De werken van Carson, de Club van Rome en andere auteurs in deze periode hadden een blijvende invloed op hun lezers, bezorgde burgers die de overheid ertoe aanzetten actie te ondernemen om het menselijk leefmilieu niet langer geschonden te laten worden. In de loop van de zeventiger jaren werd er een aantal belangrijke wetten vervaardigd die het milieu moesten beschermen, zoals de National Environmental Policy Act (1970) en de Endangered Species Act (1973).15 Via de hierboven genoemde studies kreeg het publiek 'environmental awareness', wat niet alleen leidde tot verbeterde wetgeving omtrent het milieu, maar ook het ontstaan van organisaties die het publiek met hun activiteiten blijvend op de hoogte hielden van het milieu en de noodzaak ervoor te vechten, zoals de Earth Day festivals (eerste festival 1970) en Greenpeace (opgericht in 1971). 

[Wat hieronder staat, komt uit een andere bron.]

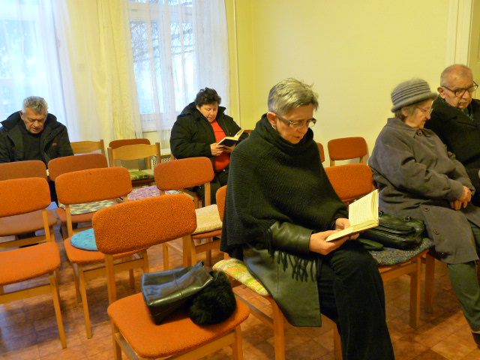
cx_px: 240
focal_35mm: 27
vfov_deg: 51.4
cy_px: 180
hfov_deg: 65.3
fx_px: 374
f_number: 2.8
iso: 400
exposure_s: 1/8
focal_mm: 4.8
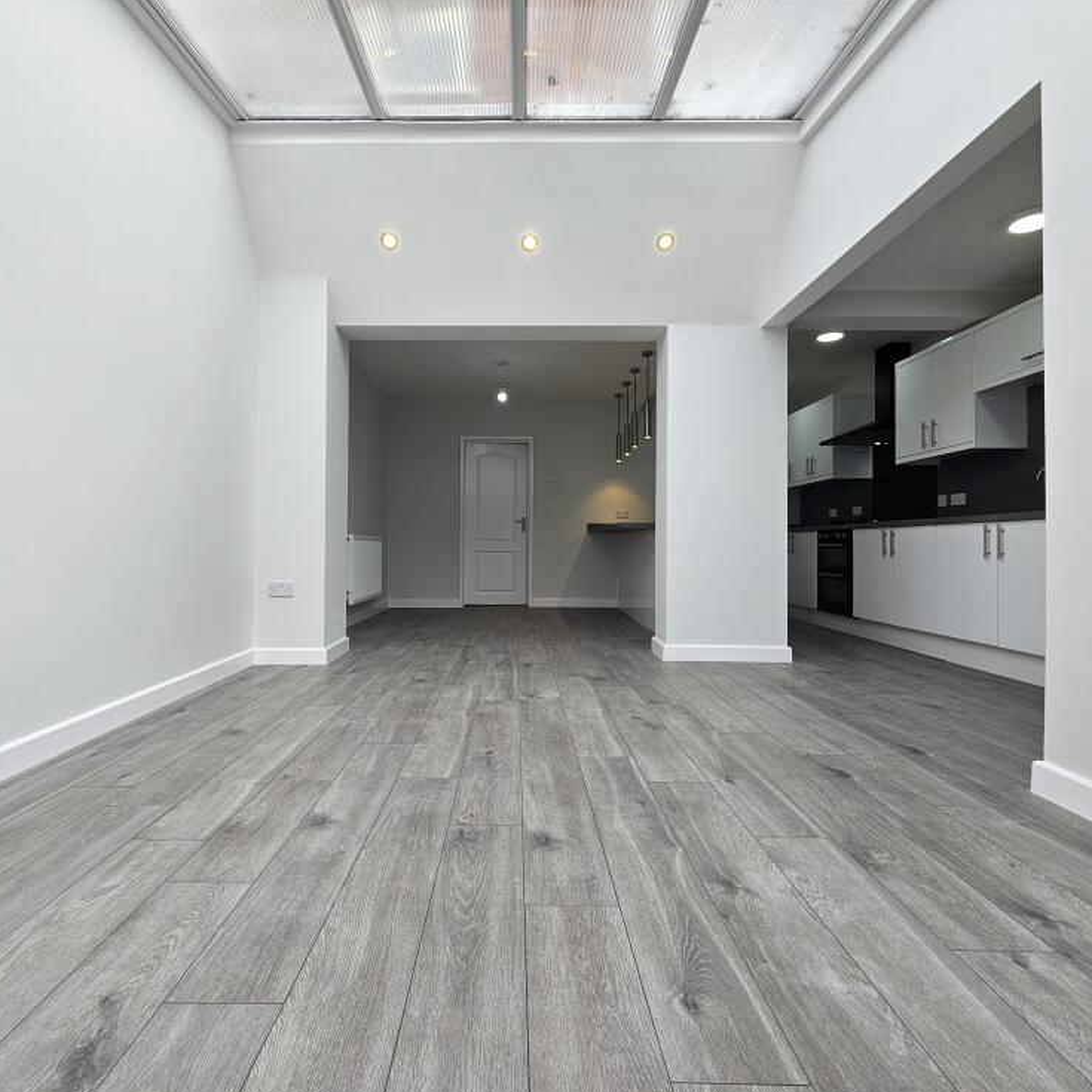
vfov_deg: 87.4
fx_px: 571
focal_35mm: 16
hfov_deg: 87.3
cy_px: 542
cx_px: 510
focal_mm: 2.2
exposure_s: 1/289
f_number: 2.2
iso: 50
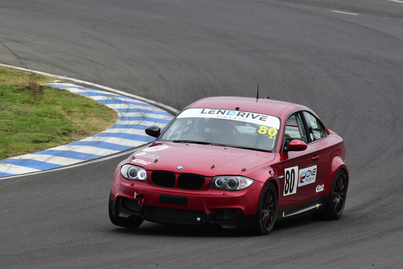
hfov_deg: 2.7
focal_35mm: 750
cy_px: 134
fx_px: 8398
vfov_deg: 1.8
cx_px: 202
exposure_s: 1/640
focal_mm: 500
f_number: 11
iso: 640
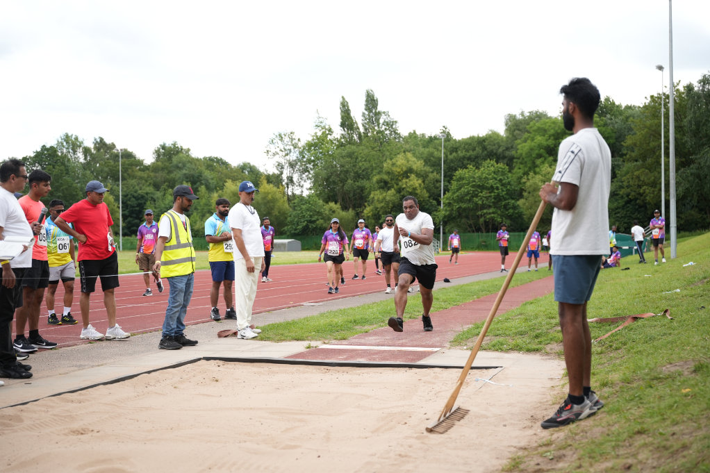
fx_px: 935
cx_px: 355
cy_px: 236
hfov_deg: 41.6
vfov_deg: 28.4
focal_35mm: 47
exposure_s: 1/1250
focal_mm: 47.4
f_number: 2.8
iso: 250
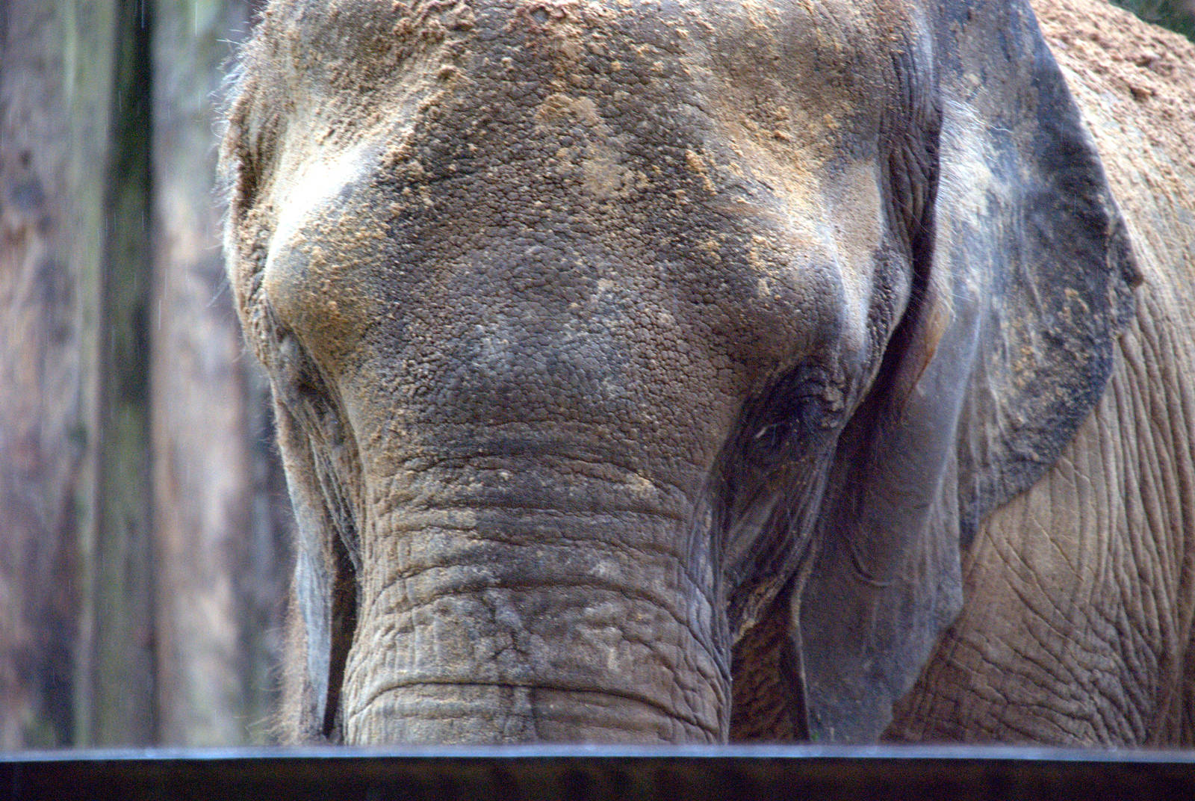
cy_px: 400
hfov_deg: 6.9
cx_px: 598
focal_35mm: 300
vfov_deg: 4.6
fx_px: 9973
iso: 3200
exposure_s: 1/200
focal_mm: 200
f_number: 6.3
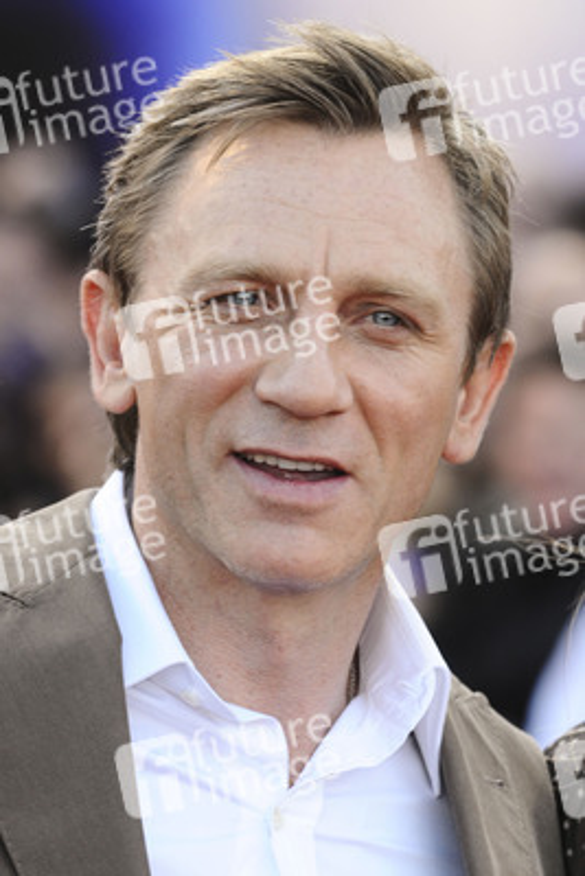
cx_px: 292
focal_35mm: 300
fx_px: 7306
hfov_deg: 4.6
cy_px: 438
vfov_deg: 6.9
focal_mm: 200
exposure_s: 1/250
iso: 400
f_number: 5.6
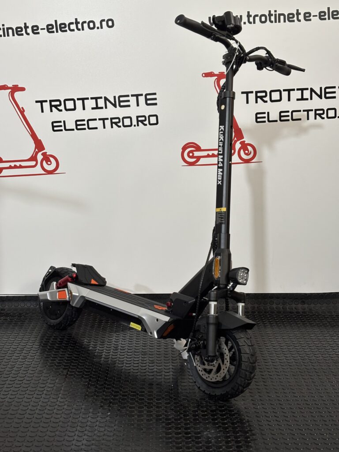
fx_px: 679
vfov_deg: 36.8
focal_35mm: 52
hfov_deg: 28.0
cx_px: 170
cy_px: 226
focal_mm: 5.96
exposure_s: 1/33
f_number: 1.6
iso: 125
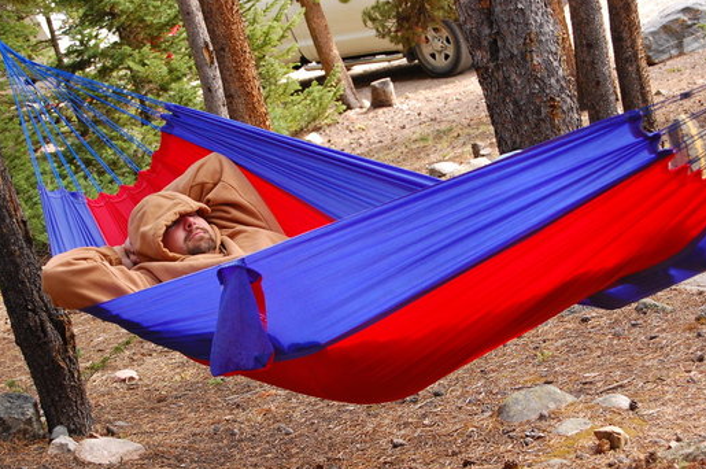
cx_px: 372
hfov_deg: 19.9
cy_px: 284
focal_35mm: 103
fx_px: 2010
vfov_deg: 13.3
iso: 400
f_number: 5.6
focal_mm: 55
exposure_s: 1/100
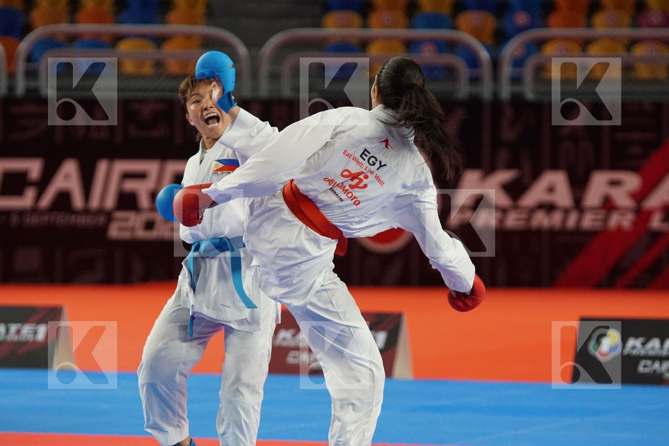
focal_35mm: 225
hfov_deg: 9.1
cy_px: 223
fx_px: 4181
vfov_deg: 6.1
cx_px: 334
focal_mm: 150
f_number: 2.8
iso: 3200
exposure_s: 1/2000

Het is belangwekkend om de rol van technologie bij deze milieuproblematiek te betrekken. Technologie is immers in zekere zin verantwoordelijk voor het veroorzaken van milieuproblematiek. Technologische ontwikkeling zorgt voor een hogere levensstandaard en de welvaart die daarmee gepaard gaat, maar tegelijk ook voor het verlagen van de natuurlijke standaard, dankzij het in cultuur brengen van de natuur voor uitsluitend menselijke belangen. Hoewel technologische ontwikkeling en bevolkingsgroei niet per se samengaan – immers, de bevolking stijgt het snelst in de Derde Wereld onder bevolkingsgroepen die weinig technologie tot hun beschikking hebben – zorgt de hogere levensstandaard die technologie biedt voor meer consumentisme en industrie en de daarmee gepaard gaande vervuiling. Bepaalde technologie, zoals pesticiden of atoomenergie, vormt een grote bedreiging voor het mondiale milieu. Het milieu lijkt weinig baat te hebben bij de menselijke ontwikkeling.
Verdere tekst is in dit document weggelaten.